Toutefois, inscrire Leader dans la durée, d'abord comme programme d'initiative communautaire puis comme partie du RDR amène à prendre du recul sur certaines thématiques et soulève des interrogations essentielles :
- en ce qui concerne l'intégration de Leader aux politiques 'classiques' de développement rural (le fameux "maintreaming"), plusieurs pistes de réflexion sont ouvertes : o Quel rôle donne-t-on à Leader (comme programme ou comme approche méthodologique) en France, dans un contexte qui a fortement évolué avec le développement des Pays et des Parcs et la montée en puissance des politiques régionales ? Leader I favorisait l'organisation territoriale (la 'primo-organisation') puis le rôle de laboratoire s'est progressivement affirmé. Aujourd'hui, il semble que ces deux fonctions soient quelque peu dépassées et, faute d'avoir recherché une meilleure implication des collectivités locales (notamment au niveau départemental), l'approche ne tend-elle pas à se banaliser et à s'adresser à un cercle de plus en plus fermé d'initiés ? Si le choix fait pour la période 2007-2013 de privilégier pour Leader les territoires de projet (Pays, PNR) répond en partie à la question, n’est-ce pas trop tard ? Comment rendre compatible l'approche avec l'avancée parfois faible de la réflexion sur la place de Leader dans les politiques régionales, dans un contexte de recentrage des crédits de l’Etat et de politique nationale sur les pays pas forcément très volontariste ? o Comment asseoir l’acquisition de certaines pratiques et méthodes liées à Leader ? Ces pratiques semblent globalement acquises par les acteurs locaux mais qu'en est-il au niveau national, voire régional ? Il est en effet possible de constater parfois, par exemple : l'affaiblissement des exigences sur la participation des acteurs, une perte de vigueur de la notion de projet (donc de stratégie) au profit d’une multiplication de cadres contractuels et d’appels à projets, une réduction ou une remise en cause de l’ingénierie, un manque de culture « développement local », …

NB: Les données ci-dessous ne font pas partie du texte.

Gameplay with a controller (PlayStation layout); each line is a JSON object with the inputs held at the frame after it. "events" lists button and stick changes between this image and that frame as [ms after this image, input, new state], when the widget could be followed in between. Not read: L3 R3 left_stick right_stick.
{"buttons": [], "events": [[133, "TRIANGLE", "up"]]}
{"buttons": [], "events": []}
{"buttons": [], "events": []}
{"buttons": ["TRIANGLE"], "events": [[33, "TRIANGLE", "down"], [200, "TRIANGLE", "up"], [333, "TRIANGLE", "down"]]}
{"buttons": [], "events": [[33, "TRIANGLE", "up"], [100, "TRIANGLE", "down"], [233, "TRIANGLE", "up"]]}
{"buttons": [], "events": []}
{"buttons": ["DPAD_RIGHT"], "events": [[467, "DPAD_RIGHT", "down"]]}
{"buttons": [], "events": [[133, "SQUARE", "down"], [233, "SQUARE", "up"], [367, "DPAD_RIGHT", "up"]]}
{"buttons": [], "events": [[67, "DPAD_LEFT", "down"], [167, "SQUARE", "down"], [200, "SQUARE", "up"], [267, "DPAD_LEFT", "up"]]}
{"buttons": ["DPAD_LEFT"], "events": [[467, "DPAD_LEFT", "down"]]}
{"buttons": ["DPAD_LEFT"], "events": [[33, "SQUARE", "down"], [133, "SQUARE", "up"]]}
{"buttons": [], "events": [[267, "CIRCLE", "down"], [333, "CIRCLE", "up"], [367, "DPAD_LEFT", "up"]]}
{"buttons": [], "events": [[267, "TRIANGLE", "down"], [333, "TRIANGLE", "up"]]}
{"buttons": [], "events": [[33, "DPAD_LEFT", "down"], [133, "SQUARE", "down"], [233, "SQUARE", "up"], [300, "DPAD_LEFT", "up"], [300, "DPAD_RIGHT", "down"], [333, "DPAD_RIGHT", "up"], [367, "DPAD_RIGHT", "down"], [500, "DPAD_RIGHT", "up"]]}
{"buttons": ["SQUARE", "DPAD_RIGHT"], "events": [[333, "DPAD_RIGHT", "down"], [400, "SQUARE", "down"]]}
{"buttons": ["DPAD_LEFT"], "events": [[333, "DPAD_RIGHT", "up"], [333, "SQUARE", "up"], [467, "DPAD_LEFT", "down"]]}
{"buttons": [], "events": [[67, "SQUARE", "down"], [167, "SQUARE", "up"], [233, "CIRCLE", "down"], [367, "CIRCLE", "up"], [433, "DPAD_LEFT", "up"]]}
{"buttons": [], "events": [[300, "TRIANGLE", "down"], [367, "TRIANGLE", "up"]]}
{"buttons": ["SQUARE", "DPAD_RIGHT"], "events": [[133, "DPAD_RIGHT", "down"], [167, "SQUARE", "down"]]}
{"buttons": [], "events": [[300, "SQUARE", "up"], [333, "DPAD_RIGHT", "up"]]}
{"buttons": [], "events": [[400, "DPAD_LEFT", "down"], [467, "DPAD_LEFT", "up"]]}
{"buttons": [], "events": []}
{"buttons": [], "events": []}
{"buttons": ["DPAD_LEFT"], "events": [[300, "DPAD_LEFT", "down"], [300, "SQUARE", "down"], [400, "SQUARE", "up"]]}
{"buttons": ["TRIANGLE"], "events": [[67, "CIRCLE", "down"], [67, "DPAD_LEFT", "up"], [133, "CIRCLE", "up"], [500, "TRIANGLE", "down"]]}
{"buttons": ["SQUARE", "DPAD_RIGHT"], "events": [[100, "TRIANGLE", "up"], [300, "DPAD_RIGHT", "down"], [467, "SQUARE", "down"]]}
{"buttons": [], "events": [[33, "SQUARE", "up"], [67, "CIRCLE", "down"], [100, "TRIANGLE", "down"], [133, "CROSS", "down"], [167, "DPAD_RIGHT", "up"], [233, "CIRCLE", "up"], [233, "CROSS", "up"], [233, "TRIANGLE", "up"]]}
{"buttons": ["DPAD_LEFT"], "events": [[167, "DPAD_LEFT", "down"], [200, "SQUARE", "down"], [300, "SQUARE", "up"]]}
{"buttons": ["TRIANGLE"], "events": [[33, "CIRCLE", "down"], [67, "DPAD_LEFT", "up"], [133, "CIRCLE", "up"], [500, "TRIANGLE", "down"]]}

o Comment renouveler les pratiques et méthodes sur le territoire ? Dans cette configuration, la question du maintien du caractère expérimental de Leader se pose aussi au niveau local. Comment maintenir et ouvrir le champ du laboratoire que constitue cette approche, en particulier dans le cadre de contraintes financières (co-financement calculé sur la base de la dépense publique et intervention à hauteur de 55% seulement) ?
- inscrire Leader dans la durée signifie aussi analyser les résultats des évaluations conduites, de s'approprier les échecs et les réussites de l'approche à court et long terme pour pouvoir revisiter les principes fondateurs de Leader et répondre à certains défis qui bien qu'anciens restent centraux : o le partenariat et la concertation public-privé : le partenariat et l'implication réelle des acteurs dans la mise en œuvre du programme, notamment via la sélection des projets à soutenir financièrement, sont des éléments essentiels de Leader. Néanmoins, l'équilibre public-privé a posé un certain nombre de questions en France : comment donner de la légitimité aux représentants du secteur privé au sein des Comités de programmation, quel est leur rôle, dans quelle mesure sont-il garants d'une bonne mise en œuvre du programme dans le respect de la démocratie (quelle est leur représentativité en tant que non-élu), comment ouvrir les élus à une prise de décision partagée avec des privés, etc. Dans d'autres pays européens, ce point n'a posé aucune question et a été appliqué de manière beaucoup plus naturelle. Faut-il voire là une spécificité française et comment intervenir pour rendre cet aspect plus fluide sur la période 2007-2013 au cours de laquelle les enjeux seront peut-être encore plus importants ? o la dimension économique : il a souvent été difficile, sur la période 1999-2006 de développer en France des stratégies territoriales où l'économie était une dimension pleine et entière. Ceci reste vrai dans la plupart des cas, même lorsque les stratégies sont organisées autour de thématiques a priori favorables (tourisme, produits locaux, …). Là encore, dans d'autres Pays européens, les GAL ont eu une approche nettement plus économique (et plus pérenne, financièrement parlant) du développement rural. Peut-être est-ce là une nouvelle clé à laquelle réfléchir pour inscrire Leader dans la durée et justifier de ses retombées 'chiffrables' sur les territoires.